#SidewalkRorschach: a scrollable digital totem pole

#SidewalkRorschach, by Robin Bienemann  
  
Last year, in mid-COVID lockdown, I invented a game I play with my friends on Facebook called #SidewalkRorschach.  
  
The game begins with me walking around my neighborhood alone taking pictures of the sidewalk.  
  
Together my Facebook friends and I create an electronic collage of images with loose connections that we make up as we go along. 
  
The final result is a scrollable digital totem pole bubbling with creative observations and pop culture references. 

THE GAME 
The #SidewalkRorschach game has no rules. It is limited only by the structure of Facebook news feeds. Though never discussed, stated, nor enforced, we have settled into a basic form. 
  
(1) I see an image suggested by an accidental form on the sidewalk (cracks, puddles, mud, ice). 
  
(2) I take a picture of it with my phone and post it in my Facebook news feed, noting the image I conjured, AND inviting others to respond: 
  
From this week: 
“I thought I saw a skeleton dog playing a guitar out on the sidewalk. What do you see?” 
  
(3) My Facebook friends then add “comments” to the news feed. Text and/or images building upon my original image suggestion OR riffing on other interpretations of the photo. 
  
(4) I then respond to those comments with ANOTHER image, sometimes related directly, sometimes convolutedly. 
  
(5) The group continues building upon the discussion, responding to each other adding images and commentslike ornaments to Charlie Brown’s Christmas tree. 

THE EVOLUTION 
Last summer I started posting pictures on Facebook of accidental painterly designs I saw on the ground. With my contrarian nature, I found them at least as poetic as abstract paintings in an art gallery, with none of the pretention (except for my own connoisseurship).  
  
• Layers of white bird poop weathered into a wooden boat dock.  
• Shadows falling across smashed mulberries on the road. 
  
After posting a few of these I started including a note inviting others to comment on images THEY saw within the abstract forms in my photo. It turns out that Facebook’s algorithms encourage discourse and are friendly toward my friends “talking” to each other in news feeds. The more we would exchange thoughts, the more “attention” the news feed posts would get.  

Exhilarated by the interesting and hilarious exchanges AND motivated by my new habit of taking long walks in my neighborhood, I began posting #SidewalkRorschach photos on a regular basis. I have no precise schedule, but if I find a “good one” I try to post it almost immediately, hopefully keeping it conceptually fresh. If it sits around unposted too long it starts to seem stale like old bread. 
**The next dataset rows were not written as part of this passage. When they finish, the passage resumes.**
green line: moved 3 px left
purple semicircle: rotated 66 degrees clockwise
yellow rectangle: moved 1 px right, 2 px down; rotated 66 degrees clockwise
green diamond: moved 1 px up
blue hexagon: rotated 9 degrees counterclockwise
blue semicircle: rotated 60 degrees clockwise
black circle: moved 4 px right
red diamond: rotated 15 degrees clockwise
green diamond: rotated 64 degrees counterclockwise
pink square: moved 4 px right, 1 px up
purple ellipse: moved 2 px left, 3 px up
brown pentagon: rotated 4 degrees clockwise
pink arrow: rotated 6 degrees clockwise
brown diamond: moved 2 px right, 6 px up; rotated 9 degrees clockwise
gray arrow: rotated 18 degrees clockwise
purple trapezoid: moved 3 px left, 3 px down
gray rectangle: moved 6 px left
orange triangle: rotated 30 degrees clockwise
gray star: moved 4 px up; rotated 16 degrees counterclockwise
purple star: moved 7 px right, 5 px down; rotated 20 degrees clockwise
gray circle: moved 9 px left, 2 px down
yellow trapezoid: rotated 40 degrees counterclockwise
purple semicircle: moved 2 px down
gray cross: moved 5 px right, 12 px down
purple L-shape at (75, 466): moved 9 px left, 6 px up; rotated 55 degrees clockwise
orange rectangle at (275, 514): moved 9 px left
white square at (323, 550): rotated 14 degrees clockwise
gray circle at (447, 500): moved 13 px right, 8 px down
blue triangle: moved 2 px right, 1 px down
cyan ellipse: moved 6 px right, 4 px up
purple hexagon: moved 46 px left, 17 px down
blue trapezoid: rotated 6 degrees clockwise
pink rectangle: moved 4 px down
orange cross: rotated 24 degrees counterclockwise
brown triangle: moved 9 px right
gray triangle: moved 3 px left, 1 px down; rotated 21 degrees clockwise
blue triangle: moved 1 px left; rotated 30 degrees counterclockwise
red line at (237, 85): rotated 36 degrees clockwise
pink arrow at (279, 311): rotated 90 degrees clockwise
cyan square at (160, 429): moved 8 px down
The #SidewalkRorschach art/game is conceived specifically to NOT exist in a private bubble. It lives and grows in a world of social media. Inherent in that world is occasional bewilderment at relatively high or low “interest” in a particular post. An artist on social media signs an invisible contract to engage in those metrics. You can choose to enjoy them or allow them to drive you mad. 
  
One sweet real-world result has been my reputation as someone who is always looking around for beauty in the ugliest and most unremarkable parts of our environments. 
Even better, acquaintances love to tell me they now walk around looking for figures in the sidewalk. Not a bad influence! 
  
One of many lessons I’ve learned from my brilliant haiku-ing wife Jenny, is that any artistic practice requires the practitioner to keep it up on a regular basis, without questioning too much whether it is worth the trouble.  

I enjoy the act of walking around intentionally, alone with my head down, hunting for new sidewalk images. But far more gratifying is collaborating to create these rich collages with my friends.  

After I post a new #SidewalkRorschach image I check my phone constantly, delighted by the new comments, and excited to craft responses worthy of their generous attentions. I love to scroll through an entire long #SidewalkRorschach news feed from months previous, to be reminded of the thoughtful, clever exchanges with my friends. 
  
Every #SidewalkRorschach comment has the voice and character of that contributor. Some of the regular participants have developed their own #SidewalkRorschach voice and style.  Mine tends toward B&W historical photos and Loony Toons cartoons. Others lean toward hippie psychodelia or mythology. Some use apps to draw right on top of my original photo. There have been brilliant original digital paintings, and mini history and geography lessons. 
  
#SidewalkRorschach starts with me, walking alone, squinting at cracks on the sidewalk, but is nurtured and fed by the always-surprising spirit of collaboration.